1. This is an appeal by the defendant in a rent suit. Three points were urged before us in appeal. First, it is said that a good tender was made and that, therefore, the Court should not have allowed interest at the rate claimed. Secondly, it is said that interest was claimed on the basis of a kabuliyat and that the first Court should not have admitted the kabuliyat in evidence, and thirdly it is said that having regard to the fact that it is not stated in the kabuliyat whether interest at the rate of Rs. 320 per cent, was per mensem or per annum, we should reject the provision in the kabuliyat with regard to the payment of interest.
2. I will, deal with the third point first, because the first point really depends upon that. The kabuliyat unfortunately has not been translated and has not bean printed, and, therefore, it is impossible for us to arrive at a conclusion upon the kabuliyat itself as to whether the rate of interest is per mensem or per annum. This is the fault of the appellant and we do not think that we ought to grant him an adjournment in order to have the document translated and printed, and indeed it appears to us that this point was not really urged before the District Judge, as he has not referred to it in his judgment, and -upon the question of construction it appears that the first Court did arrive at a conclusion that the interest was payable at the rate named in the kabuliyat per mensem and not per annum. For these reasons the third point with regard to no rate of interest being provided by the kabuliyat fails. This disposes of the first contention, because it is admitted that if interest was payable no proper tender was made. Rent only and no interest was tendered.

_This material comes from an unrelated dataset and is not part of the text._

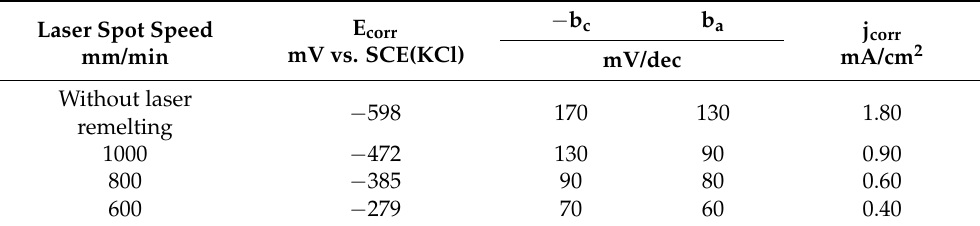
Table 3. Corrosion electrochemical parameters of the Cr 3 C 2 -25(Ni20Cr) cermet coatings on the Al7075 substrate without and with laser remelting.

3. So far as the second point is concerned, it appears upon the materials before us that in the original plaint no reference was made to the kabuliyat. A subsequent application was made to amend the original plaint by alleging the existence and the contents of the kabuliyat. Upon this application leave was given, and the defendant was given permission to file an additional written statement which Ire failed to do. He must, therefore, be taken to have admitted the existence of the kabuliyat. Then it is said that even if this is so the admission of a copy was irregular. But we find that it is stated in the judgment of the District Judge that a search was made for the original kabuliyat and that as it was not found, he allowed a copy to be tendered in evidence. We think that he was right in so doing.
4. For the reasons above stated this appeal fails and must be dismissed with costs.